EXCERPT PROVIDED =

Package 'BiocSingular'

Title: Singular Value Decomposition for Bioconductor Packages
Description: Implements exact and approximate methods for singular value decomposition and principal components analysis, in a framework that allows them to be easily switched within Bioconductor packages or workflows. Where possible, parallelization is achieved using the BiocParallel framework.
Authors: Aaron Lun [aut, cre, cph]
Maintainer: Aaron Lun <[email protected]>
License: GPL-3
Version: 1.23.0
Built: 2024-11-19 03:10:30 UTC
Source: https://github.com/bioc/BiocSingular

Help Index


Global SVD options

Description

An overview of the available options when performing SVD with any algorithm.

WRITTEN PROBLEM A = Render the listing as a JSON list of strings, one per line and with blank lines omitted, starting at its first line and ending at the line containing "building: (302, 74)".
The listing that comes next is unrelated to the package documentation.

Part of a data file =

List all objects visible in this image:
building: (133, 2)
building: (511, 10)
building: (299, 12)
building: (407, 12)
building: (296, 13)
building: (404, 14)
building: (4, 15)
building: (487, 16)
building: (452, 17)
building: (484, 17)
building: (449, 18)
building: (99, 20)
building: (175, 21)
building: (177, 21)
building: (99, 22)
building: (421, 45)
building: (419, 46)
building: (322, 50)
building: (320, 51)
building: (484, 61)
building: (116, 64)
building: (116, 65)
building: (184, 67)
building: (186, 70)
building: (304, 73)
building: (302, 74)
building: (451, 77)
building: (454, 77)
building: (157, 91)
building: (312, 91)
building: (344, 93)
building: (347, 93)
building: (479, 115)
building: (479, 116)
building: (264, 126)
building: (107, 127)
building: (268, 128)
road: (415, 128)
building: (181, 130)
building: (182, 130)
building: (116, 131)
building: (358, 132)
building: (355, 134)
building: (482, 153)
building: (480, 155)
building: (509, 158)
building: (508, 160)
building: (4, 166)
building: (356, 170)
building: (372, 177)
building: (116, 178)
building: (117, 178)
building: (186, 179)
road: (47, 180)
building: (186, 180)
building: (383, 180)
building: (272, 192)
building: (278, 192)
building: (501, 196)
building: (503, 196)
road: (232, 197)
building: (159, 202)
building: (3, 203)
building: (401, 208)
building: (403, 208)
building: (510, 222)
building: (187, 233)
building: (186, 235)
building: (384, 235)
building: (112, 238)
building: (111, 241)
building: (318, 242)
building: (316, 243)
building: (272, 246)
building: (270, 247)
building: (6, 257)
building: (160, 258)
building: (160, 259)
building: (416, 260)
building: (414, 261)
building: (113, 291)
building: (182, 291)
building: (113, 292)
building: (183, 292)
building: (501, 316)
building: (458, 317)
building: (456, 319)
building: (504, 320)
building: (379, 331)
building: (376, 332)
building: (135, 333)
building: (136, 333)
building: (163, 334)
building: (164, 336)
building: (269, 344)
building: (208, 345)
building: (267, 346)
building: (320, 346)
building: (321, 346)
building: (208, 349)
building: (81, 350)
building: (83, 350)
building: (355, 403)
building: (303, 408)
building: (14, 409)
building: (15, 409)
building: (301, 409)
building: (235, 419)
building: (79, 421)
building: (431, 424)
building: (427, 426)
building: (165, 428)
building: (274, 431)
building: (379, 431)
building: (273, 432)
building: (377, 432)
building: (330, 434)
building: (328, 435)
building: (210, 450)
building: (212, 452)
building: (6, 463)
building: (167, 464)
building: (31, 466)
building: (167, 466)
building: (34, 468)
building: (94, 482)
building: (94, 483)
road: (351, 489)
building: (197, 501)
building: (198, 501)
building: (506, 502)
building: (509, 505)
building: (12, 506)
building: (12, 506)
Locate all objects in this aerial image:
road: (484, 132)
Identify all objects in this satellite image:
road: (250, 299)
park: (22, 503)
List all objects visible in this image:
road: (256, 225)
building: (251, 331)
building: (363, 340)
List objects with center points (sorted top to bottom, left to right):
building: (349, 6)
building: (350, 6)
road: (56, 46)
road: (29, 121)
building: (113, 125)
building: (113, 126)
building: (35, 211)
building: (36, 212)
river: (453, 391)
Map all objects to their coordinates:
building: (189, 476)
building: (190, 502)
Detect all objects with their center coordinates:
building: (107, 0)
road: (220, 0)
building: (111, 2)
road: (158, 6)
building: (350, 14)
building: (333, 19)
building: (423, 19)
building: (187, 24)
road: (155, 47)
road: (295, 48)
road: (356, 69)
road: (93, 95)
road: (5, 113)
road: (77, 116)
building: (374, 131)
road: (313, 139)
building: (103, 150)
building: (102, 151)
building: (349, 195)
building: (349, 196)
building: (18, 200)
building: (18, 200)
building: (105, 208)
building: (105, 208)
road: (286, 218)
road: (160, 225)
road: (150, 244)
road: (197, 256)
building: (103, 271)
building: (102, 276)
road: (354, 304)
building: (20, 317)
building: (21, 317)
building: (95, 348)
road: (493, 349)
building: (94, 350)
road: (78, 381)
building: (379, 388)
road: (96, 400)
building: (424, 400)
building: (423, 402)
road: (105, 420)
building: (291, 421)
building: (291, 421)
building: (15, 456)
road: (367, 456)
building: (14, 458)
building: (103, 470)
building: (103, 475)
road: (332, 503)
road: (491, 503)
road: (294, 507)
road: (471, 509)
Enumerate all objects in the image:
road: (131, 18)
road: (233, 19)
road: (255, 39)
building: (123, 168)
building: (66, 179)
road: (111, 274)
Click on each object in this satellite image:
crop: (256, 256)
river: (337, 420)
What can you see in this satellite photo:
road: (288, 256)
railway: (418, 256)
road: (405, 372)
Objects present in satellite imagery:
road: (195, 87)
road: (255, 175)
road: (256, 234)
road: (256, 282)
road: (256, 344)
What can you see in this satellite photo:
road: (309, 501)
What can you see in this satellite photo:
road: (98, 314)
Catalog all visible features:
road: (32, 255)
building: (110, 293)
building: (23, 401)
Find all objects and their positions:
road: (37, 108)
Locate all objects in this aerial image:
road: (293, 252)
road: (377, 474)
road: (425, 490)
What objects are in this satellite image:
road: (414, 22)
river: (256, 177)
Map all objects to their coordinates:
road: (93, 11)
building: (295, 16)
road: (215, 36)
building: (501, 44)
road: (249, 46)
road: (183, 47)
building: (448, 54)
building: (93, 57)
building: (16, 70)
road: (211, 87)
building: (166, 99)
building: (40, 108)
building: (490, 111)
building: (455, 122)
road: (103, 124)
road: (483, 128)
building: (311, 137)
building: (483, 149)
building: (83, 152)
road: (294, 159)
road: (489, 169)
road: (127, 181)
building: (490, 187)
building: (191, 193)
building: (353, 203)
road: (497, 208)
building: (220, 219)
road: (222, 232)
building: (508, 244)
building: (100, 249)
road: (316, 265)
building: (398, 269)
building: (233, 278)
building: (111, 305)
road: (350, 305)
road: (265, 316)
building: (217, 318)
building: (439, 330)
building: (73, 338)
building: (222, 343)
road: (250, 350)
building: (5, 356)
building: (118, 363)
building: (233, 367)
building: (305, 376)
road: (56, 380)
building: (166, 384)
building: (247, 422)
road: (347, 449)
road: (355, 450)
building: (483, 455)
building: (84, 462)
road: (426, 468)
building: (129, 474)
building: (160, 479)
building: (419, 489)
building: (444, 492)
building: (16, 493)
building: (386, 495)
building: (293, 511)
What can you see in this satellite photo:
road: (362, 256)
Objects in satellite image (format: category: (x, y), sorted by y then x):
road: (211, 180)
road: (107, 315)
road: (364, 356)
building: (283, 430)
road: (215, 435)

WRITTEN PROBLEM B = Write the next part of the BiocSingular package documentation, picking up from its last line.

TASK RESPONSE A =
[
  "List all objects visible in this image:",
  "building: (133, 2)",
  "building: (511, 10)",
  "building: (299, 12)",
  "building: (407, 12)",
  "building: (296, 13)",
  "building: (404, 14)",
  "building: (4, 15)",
  "building: (487, 16)",
  "building: (452, 17)",
  "building: (484, 17)",
  "building: (449, 18)",
  "building: (99, 20)",
  "building: (175, 21)",
  "building: (177, 21)",
  "building: (99, 22)",
  "building: (421, 45)",
  "building: (419, 46)",
  "building: (322, 50)",
  "building: (320, 51)",
  "building: (484, 61)",
  "building: (116, 64)",
  "building: (116, 65)",
  "building: (184, 67)",
  "building: (186, 70)",
  "building: (304, 73)",
  "building: (302, 74)"
]

TASK RESPONSE B =
Computing the cross-product

If the dimensions of the input matrix are very different, it may be faster to compute the cross-product and perform the SVD on the resulting square matrix, rather than performing SVD directly on a very fat or tall input matrix. The cross-product can often be computed very quickly due to good data locality, yielding a small square matrix that is easily handled by any SVD algorithm. This is especially true in cases where the input matrix is not held in memory. Calculation of the cross-product only involves one read across the entire data set, while direct application of approximate methods like irlba or rsvd would need to access the data multiple times.

The various BiocSingular SVD functions allow users to specify the minimum fold difference (via the fold argument) at which a cross-product should be computed. Setting fold=1 will always compute the cross-product for any matrix - this is probably unwise. By contrast, setting fold=Inf means that the cross-product is never computed. This is currently the default in all functions, to provide the most expected behaviour unless specifically instructed otherwise.

Centering and scaling

In general, each SVD function performs the SVD on t((t(x) - C)/S) where C and S are numeric vectors of length equal to ncol(x). The values of C and S are defined according to the center and scale options.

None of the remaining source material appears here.